Those of you that were around for Mortenmania might have a-ha pegged as being strictly the province of those screechy schoolgirls that French and Saunders so lovingly lampooned, while those of you that weren't may hold to the School Disco/Guilty Pleasures thinking that they were simply fromageurists par excellence. a-ha, however, tended to transcend such straightforward stereotyping, not to mention the traditional limitations of the pin-up popstrel, for any number of reasons: like their immediate squeal-stealing and Bond-scoring predecessors Duran Duran, they initially announced themselves with two remarkable (and, tellingly, genuinely enduring) albums. They also wore their acceptance of their teen constituency with the kind of endearingly accommodating bewilderment not seen since Haircut 100, and the pervasive melancholia of even the heyday hits suggested men who were far more brethren of the Bunnymen than Bros.

And so it is that, even almost quarter of a century on, they continue to intrigue and inspire in a fashion that many of their ostensible successors could never begin to dream of, and Foot Of The Mountain very much finds them continuing to play to their strengths. This may be the work of some men who are undoubtedly wealthy in both life experience and, well, wealth – 'Take On Me' alone must still keep the royalty powers-that-be occupied on a near-daily basis – but there's a consistent unease throughout. Indeed, it's fascinating to note that, lyrically, the album's most unambiguously upbeat offering is the "Hey, kids! Drugs!" delight of 'Riding The Crest' (though, paradoxically, even that's somewhat brought down by the fact that 'Real Meaning' revisits the themes and imagery of 'True Faith' later on). Elsewhere, however, 'Sunny Mystery' hints at some unspecified horror; the title track is rich with regrets; and 'Nothing Is Keeping You Here' – home to the tremendous verse, "From the world, detached / Unto a girl you latched / It never got too far . . ." – is positively a symphony of bleakness. Even by Scandinavia's arctic standards, this is a wintry affair.

Yet, as always, the trio have tools at their disposal to sidestep any descent into the indulgences of complaint-rock. For one thing, not only is Morten Harket one of the great Dorian Grays of music – honestly, only Grace Jones and perhaps Tina Turner's legs are this good an argument for the ageing process – but his thrillingly gymnastic voice has lost none of its plaintive suppleness. The first time he engages in his trademark register-vaulting (about four minutes in) it still stuns, and he papers smartly over the ludicrousness of 'Start The Simulator', not to mention making 'Shadowside' convince as a more arcane re-envisioning of the if-we're-not-together-Very-Bad-Things-will-happen motif of 'Beat Again'.

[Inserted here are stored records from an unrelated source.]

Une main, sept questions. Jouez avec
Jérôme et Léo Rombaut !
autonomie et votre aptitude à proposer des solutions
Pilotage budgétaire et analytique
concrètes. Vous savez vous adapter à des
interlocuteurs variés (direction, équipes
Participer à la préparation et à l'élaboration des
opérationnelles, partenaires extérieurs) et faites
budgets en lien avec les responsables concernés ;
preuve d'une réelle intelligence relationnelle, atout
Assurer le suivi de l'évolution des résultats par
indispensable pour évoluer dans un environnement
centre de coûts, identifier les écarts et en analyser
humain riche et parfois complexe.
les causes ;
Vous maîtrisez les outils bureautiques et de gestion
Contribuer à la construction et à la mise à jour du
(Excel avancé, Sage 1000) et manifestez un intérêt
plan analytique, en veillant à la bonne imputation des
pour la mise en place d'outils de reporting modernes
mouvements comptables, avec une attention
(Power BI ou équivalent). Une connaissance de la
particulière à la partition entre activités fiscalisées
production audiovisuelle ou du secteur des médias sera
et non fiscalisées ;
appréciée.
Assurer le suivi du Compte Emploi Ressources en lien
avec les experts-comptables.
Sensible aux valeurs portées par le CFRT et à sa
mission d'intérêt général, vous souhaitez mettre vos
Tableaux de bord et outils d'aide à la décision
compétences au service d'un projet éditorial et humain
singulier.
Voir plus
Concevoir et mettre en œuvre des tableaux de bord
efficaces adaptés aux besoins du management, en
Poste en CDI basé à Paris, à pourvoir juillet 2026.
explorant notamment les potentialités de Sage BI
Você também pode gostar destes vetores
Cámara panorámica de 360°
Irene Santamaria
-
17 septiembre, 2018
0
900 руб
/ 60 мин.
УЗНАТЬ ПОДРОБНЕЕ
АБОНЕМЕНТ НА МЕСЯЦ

And then there are the almost supernaturally nimble pop instincts at play: 'The Bandstand''s Human League-flecked punchiness renders it uncannily contemporary; 'Mother Nature Goes To Heaven' welds some luscious reverb-ridden piano to a discreetly compelling motorik undertow; 'What There Is' is bona fide superior electro-sophistry, all gliding strings, controlled synth explosions and that sumptuously soaring vocal. Frankly, if somebody told you that the Pet Shop Boys had written it for Robyn they'd sound pretty convincing.

Admittedly, that's as close as they get here to the truly cherubic heights they've scaled as recently as 'Summer Moved On' or 'Forever Not Yours'. It could also be argued that there are plenty of perfectly good a-ha-esque performers doing the rounds at the moment anyway, what with a new Maximilian Hecker album due, Northern Portrait threatening to go rather more global and Polarkreis 18 finally getting launched in the UK. Still, it's hard to see even the most capable of pretenders becoming contenders to quite this degree, and this is a vital reminder of why a-ha are there to be cherished: the charm of being badly drawn boys might have broken them in the first place, but it's the adult artistry at their heart that's ensured they've remained the band that the Westlifes of the world will never be.